**Exercise:** The required output is the line containing "the left-hand menu." and every line after it, transcribed exactly through the end of the data below.

Data below:

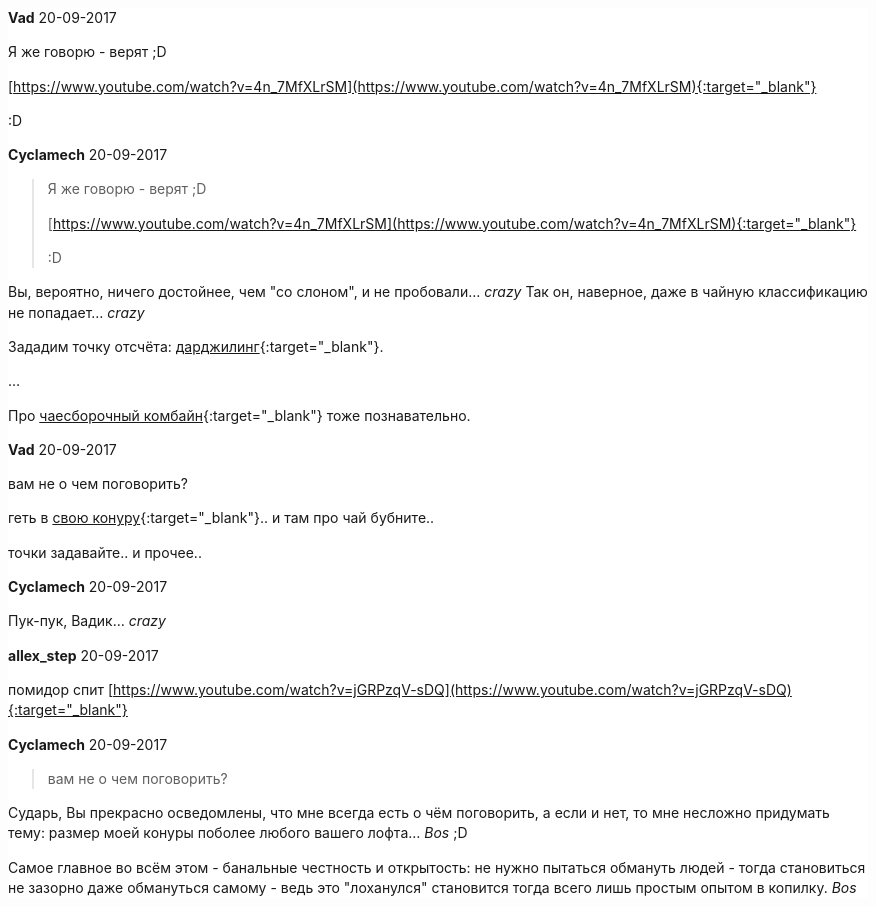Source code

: 
**Vad** 20-09-2017

Я же говорю - верят ;D

[https://www.youtube.com/watch?v=4n_7MfXLrSM](https://www.youtube.com/watch?v=4n_7MfXLrSM){:target="_blank"}

:D


**Cyclamech** 20-09-2017

> Я же говорю - верят ;D
> 
> [https://www.youtube.com/watch?v=4n_7MfXLrSM](https://www.youtube.com/watch?v=4n_7MfXLrSM){:target="_blank"}
> 
> :D

Вы, вероятно, ничего достойнее, чем "со слоном", и не пробовали… *crazy* Так он, наверное, даже в чайную классификацию не попадает… *crazy*

Зададим точку отсчёта: [дарджилинг](https://ru.wikipedia.org/wiki/%D0%94%D0%B0%D1%80%D0%B4%D0%B6%D0%B8%D0%BB%D0%B8%D0%BD%D0%B3_(%D1%87%D0%B0%D0%B9)){:target="_blank"}.

…

Про [чаесборочный комбайн](http://teatips.ru/index.php?act=2&amp;id=496&amp;dep=35){:target="_blank"} тоже познавательно.


**Vad** 20-09-2017

вам не о чем поговорить?

геть в [свою конуру](http://forum.ponics.ru/index.php?topic=2286.3885#lastPost){:target="_blank"}.. и там про чай бубните..

точки задавайте.. и прочее..


**Cyclamech** 20-09-2017

Пук-пук, Вадик… *crazy*


**allex_step** 20-09-2017

помидор спит [https://www.youtube.com/watch?v=jGRPzqV-sDQ](https://www.youtube.com/watch?v=jGRPzqV-sDQ){:target="_blank"}


**Cyclamech** 20-09-2017

> вам не о чем поговорить?

Сударь, Вы прекрасно осведомлены, что мне всегда есть о чём поговорить, а если и нет, то мне несложно придумать тему: размер моей конуры поболее любого вашего лофта… *Bos* ;D

Самое главное во всём этом - банальные честность и открытость: не нужно пытаться обмануть людей - тогда становиться не зазорно даже обмануться самому - ведь это "лоханулся" становится тогда всего лишь простым опытом в копилку. *Bos*
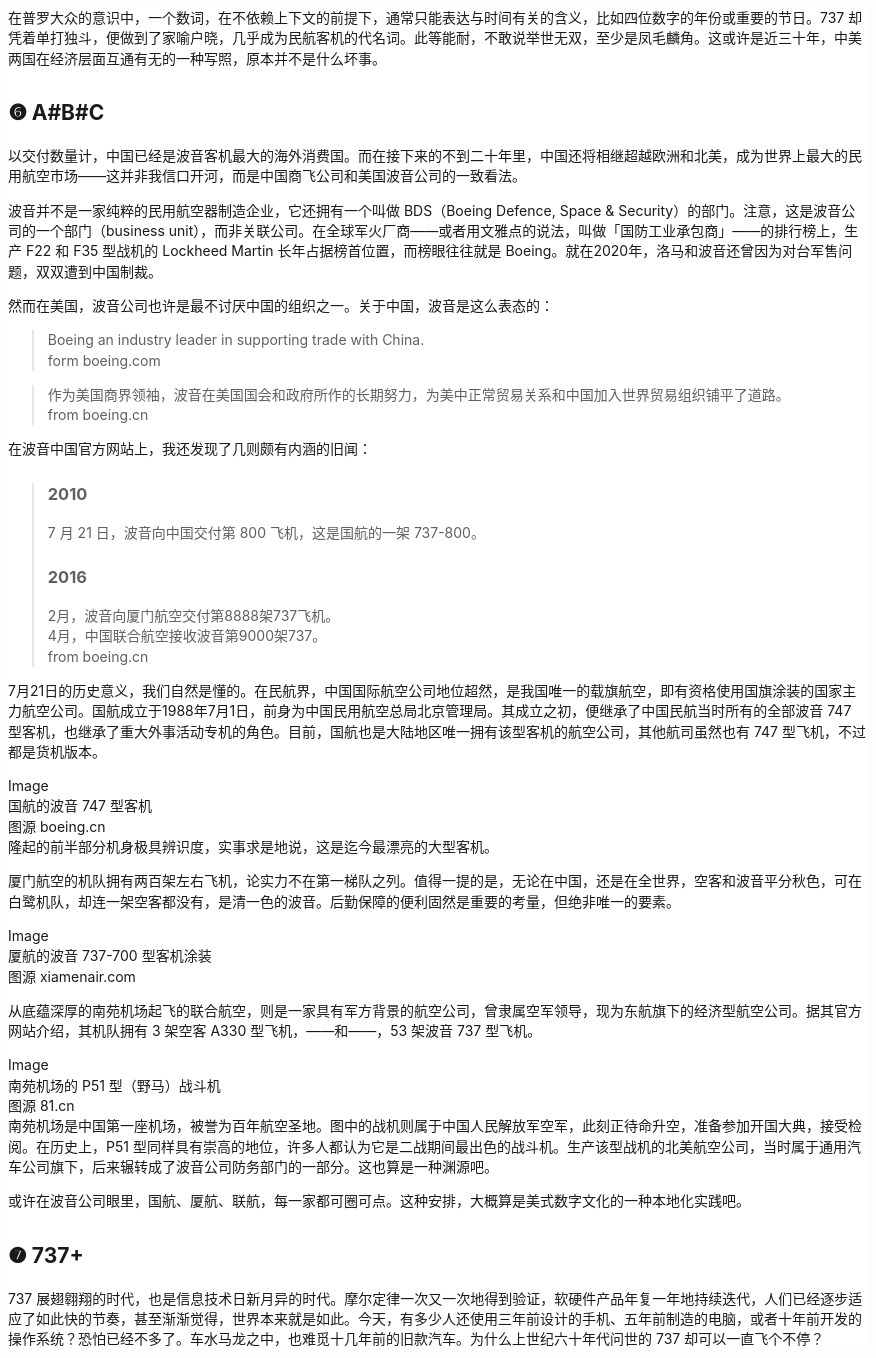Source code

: 在普罗大众的意识中，一个数词，在不依赖上下文的前提下，通常只能表达与时间有关的含义，比如四位数字的年份或重要的节日。737 却凭着单打独斗，便做到了家喻户晓，几乎成为民航客机的代名词。此等能耐，不敢说举世无双，至少是凤毛麟角。这或许是近三十年，中美两国在经济层面互通有无的一种写照，原本并不是什么坏事。

## ❻ A#B#C 

以交付数量计，中国已经是波音客机最大的海外消费国。而在接下来的不到二十年里，中国还将相继超越欧洲和北美，成为世界上最大的民用航空市场——这并非我信口开河，而是中国商飞公司和美国波音公司的一致看法。

波音并不是一家纯粹的民用航空器制造企业，它还拥有一个叫做 BDS（Boeing Defence, Space & Security）的部门。注意，这是波音公司的一个部门（business unit），而非关联公司。在全球军火厂商——或者用文雅点的说法，叫做「国防工业承包商」——的排行榜上，生产 F22 和 F35 型战机的 Lockheed Martin 长年占据榜首位置，而榜眼往往就是 Boeing。就在2020年，洛马和波音还曾因为对台军售问题，双双遭到中国制裁。

然而在美国，波音公司也许是最不讨厌中国的组织之一。关于中国，波音是这么表态的：
> Boeing an industry leader in supporting trade with China.  
> form boeing.com

> 作为美国商界领袖，波音在美国国会和政府所作的长期努力，为美中正常贸易关系和中国加入世界贸易组织铺平了道路。  
> from boeing.cn

在波音中国官方网站上，我还发现了几则颇有内涵的旧闻：

> ### 2010
> 7 月 21 日，波音向中国交付第 800 飞机，这是国航的一架 737-800。   
> ### 2016
> 2月，波音向厦门航空交付第8888架737飞机。  
> 4月，中国联合航空接收波音第9000架737。  
> from boeing.cn

7月21日的历史意义，我们自然是懂的。在民航界，中国国际航空公司地位超然，是我国唯一的载旗航空，即有资格使用国旗涂装的国家主力航空公司。国航成立于1988年7月1日，前身为中国民用航空总局北京管理局。其成立之初，便继承了中国民航当时所有的全部波音 747 型客机，也继承了重大外事活动专机的角色。目前，国航也是大陆地区唯一拥有该型客机的航空公司，其他航司虽然也有 747 型飞机，不过都是货机版本。

Image  
国航的波音 747 型客机  
图源 boeing.cn  
隆起的前半部分机身极具辨识度，实事求是地说，这是迄今最漂亮的大型客机。

厦门航空的机队拥有两百架左右飞机，论实力不在第一梯队之列。值得一提的是，无论在中国，还是在全世界，空客和波音平分秋色，可在白鹭机队，却连一架空客都没有，是清一色的波音。后勤保障的便利固然是重要的考量，但绝非唯一的要素。

Image  
厦航的波音 737-700 型客机涂装  
图源 xiamenair.com

从底蕴深厚的南苑机场起飞的联合航空，则是一家具有军方背景的航空公司，曾隶属空军领导，现为东航旗下的经济型航空公司。据其官方网站介绍，其机队拥有 3 架空客 A330 型飞机，——和——，53 架波音 737 型飞机。

Image  
南苑机场的 P51 型（野马）战斗机  
图源 81.cn  
南苑机场是中国第一座机场，被誉为百年航空圣地。图中的战机则属于中国人民解放军空军，此刻正待命升空，准备参加开国大典，接受检阅。在历史上，P51 型同样具有崇高的地位，许多人都认为它是二战期间最出色的战斗机。生产该型战机的北美航空公司，当时属于通用汽车公司旗下，后来辗转成了波音公司防务部门的一部分。这也算是一种渊源吧。

或许在波音公司眼里，国航、厦航、联航，每一家都可圈可点。这种安排，大概算是美式数字文化的一种本地化实践吧。

## ❼ 737+

737 展翅翱翔的时代，也是信息技术日新月异的时代。摩尔定律一次又一次地得到验证，软硬件产品年复一年地持续迭代，人们已经逐步适应了如此快的节奏，甚至渐渐觉得，世界本来就是如此。今天，有多少人还使用三年前设计的手机、五年前制造的电脑，或者十年前开发的操作系统？恐怕已经不多了。车水马龙之中，也难觅十几年前的旧款汽车。为什么上世纪六十年代问世的 737 却可以一直飞个不停？
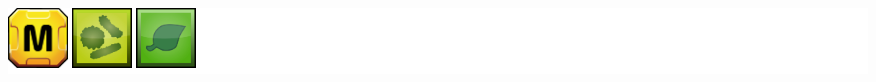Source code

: <img src="src/resources/megacredit.png" alt="Méga crédit" width="60"/>
<img src="src/resources/microbe.png" alt="Microbe" width="60"/>
<img src="src/resources/plant.png" alt="Plante" width="60"/>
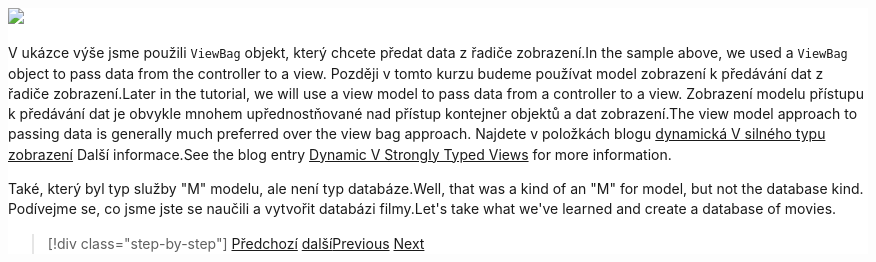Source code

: ![](adding-a-view/_static/image12.png)

<span data-ttu-id="3db2b-201">V ukázce výše jsme použili `ViewBag` objekt, který chcete předat data z řadiče zobrazení.</span><span class="sxs-lookup"><span data-stu-id="3db2b-201">In the sample above, we used a `ViewBag` object to pass data from the controller to a view.</span></span> <span data-ttu-id="3db2b-202">Později v tomto kurzu budeme používat model zobrazení k předávání dat z řadiče zobrazení.</span><span class="sxs-lookup"><span data-stu-id="3db2b-202">Later in the tutorial, we will use a view model to pass data from a controller to a view.</span></span> <span data-ttu-id="3db2b-203">Zobrazení modelu přístupu k předávání dat je obvykle mnohem upřednostňované nad přístup kontejner objektů a dat zobrazení.</span><span class="sxs-lookup"><span data-stu-id="3db2b-203">The view model approach to passing data is generally much preferred over the view bag approach.</span></span> <span data-ttu-id="3db2b-204">Najdete v položkách blogu [dynamická V silného typu zobrazení](https://blogs.msdn.com/b/rickandy/archive/2011/01/28/dynamic-v-strongly-typed-views.aspx) Další informace.</span><span class="sxs-lookup"><span data-stu-id="3db2b-204">See the blog entry [Dynamic V Strongly Typed Views](https://blogs.msdn.com/b/rickandy/archive/2011/01/28/dynamic-v-strongly-typed-views.aspx) for more information.</span></span> 

<span data-ttu-id="3db2b-205">Také, který byl typ služby &quot;M&quot; modelu, ale není typ databáze.</span><span class="sxs-lookup"><span data-stu-id="3db2b-205">Well, that was a kind of an &quot;M&quot; for model, but not the database kind.</span></span> <span data-ttu-id="3db2b-206">Podívejme se, co jsme jste se naučili a vytvořit databázi filmy.</span><span class="sxs-lookup"><span data-stu-id="3db2b-206">Let's take what we've learned and create a database of movies.</span></span>

>[!div class="step-by-step"]
<span data-ttu-id="3db2b-207">[Předchozí](adding-a-controller.md)
[další](adding-a-model.md)</span><span class="sxs-lookup"><span data-stu-id="3db2b-207">[Previous](adding-a-controller.md)
[Next](adding-a-model.md)</span></span>
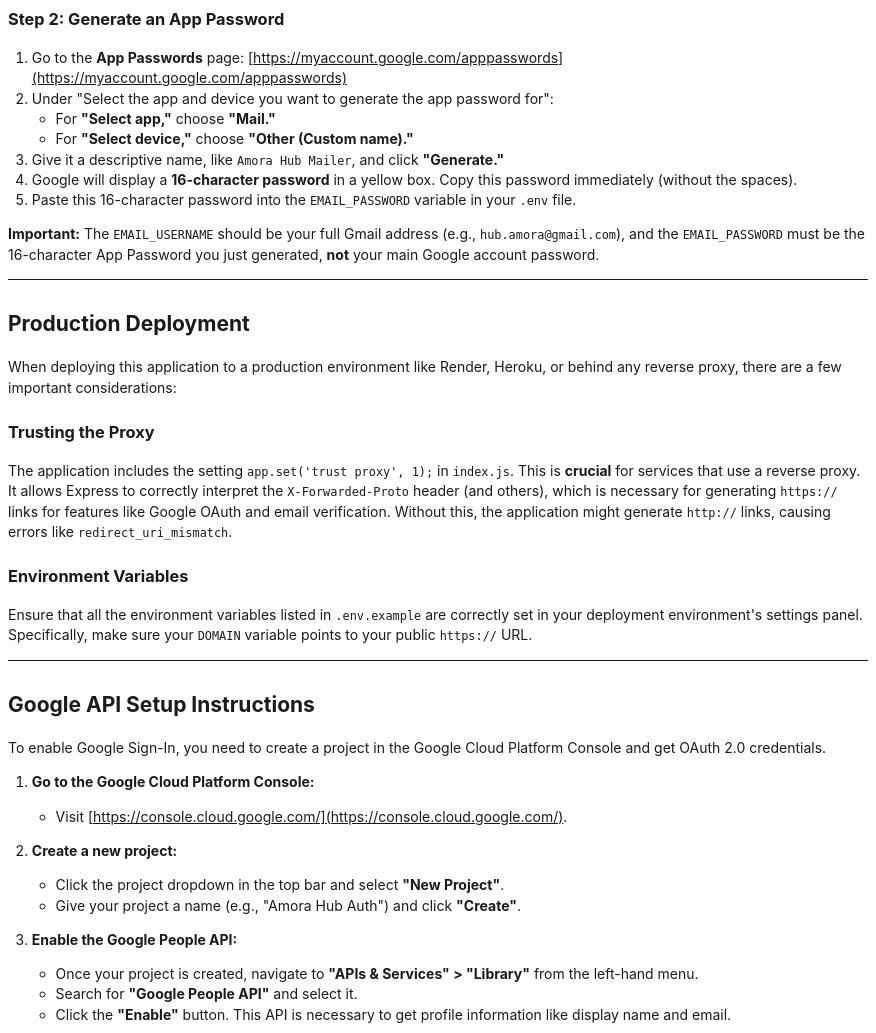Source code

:### Step 2: Generate an App Password

1.  Go to the **App Passwords** page: [https://myaccount.google.com/apppasswords](https://myaccount.google.com/apppasswords)
2.  Under "Select the app and device you want to generate the app password for":
    *   For **"Select app,"** choose **"Mail."**
    *   For **"Select device,"** choose **"Other (Custom name)."**
3.  Give it a descriptive name, like `Amora Hub Mailer`, and click **"Generate."**
4.  Google will display a **16-character password** in a yellow box. Copy this password immediately (without the spaces).
5.  Paste this 16-character password into the `EMAIL_PASSWORD` variable in your `.env` file.

**Important:** The `EMAIL_USERNAME` should be your full Gmail address (e.g., `hub.amora@gmail.com`), and the `EMAIL_PASSWORD` must be the 16-character App Password you just generated, **not** your main Google account password.

---

## Production Deployment

When deploying this application to a production environment like Render, Heroku, or behind any reverse proxy, there are a few important considerations:

### Trusting the Proxy

The application includes the setting `app.set('trust proxy', 1);` in `index.js`. This is **crucial** for services that use a reverse proxy. It allows Express to correctly interpret the `X-Forwarded-Proto` header (and others), which is necessary for generating `https://` links for features like Google OAuth and email verification. Without this, the application might generate `http://` links, causing errors like `redirect_uri_mismatch`.

### Environment Variables

Ensure that all the environment variables listed in `.env.example` are correctly set in your deployment environment's settings panel. Specifically, make sure your `DOMAIN` variable points to your public `https://` URL.

---

## Google API Setup Instructions

To enable Google Sign-In, you need to create a project in the Google Cloud Platform Console and get OAuth 2.0 credentials.

1.  **Go to the Google Cloud Platform Console:**
    -   Visit [https://console.cloud.google.com/](https://console.cloud.google.com/).

2.  **Create a new project:**
    -   Click the project dropdown in the top bar and select **"New Project"**.
    -   Give your project a name (e.g., "Amora Hub Auth") and click **"Create"**.

3.  **Enable the Google People API:**
    -   Once your project is created, navigate to **"APIs & Services" > "Library"** from the left-hand menu.
    -   Search for **"Google People API"** and select it.
    -   Click the **"Enable"** button. This API is necessary to get profile information like display name and email.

End of Data.

**Response area:**
    -   Once your project is created, navigate to **"APIs & Services" > "Library"** from the left-hand menu.
    -   Search for **"Google People API"** and select it.
    -   Click the **"Enable"** button. This API is necessary to get profile information like display name and email.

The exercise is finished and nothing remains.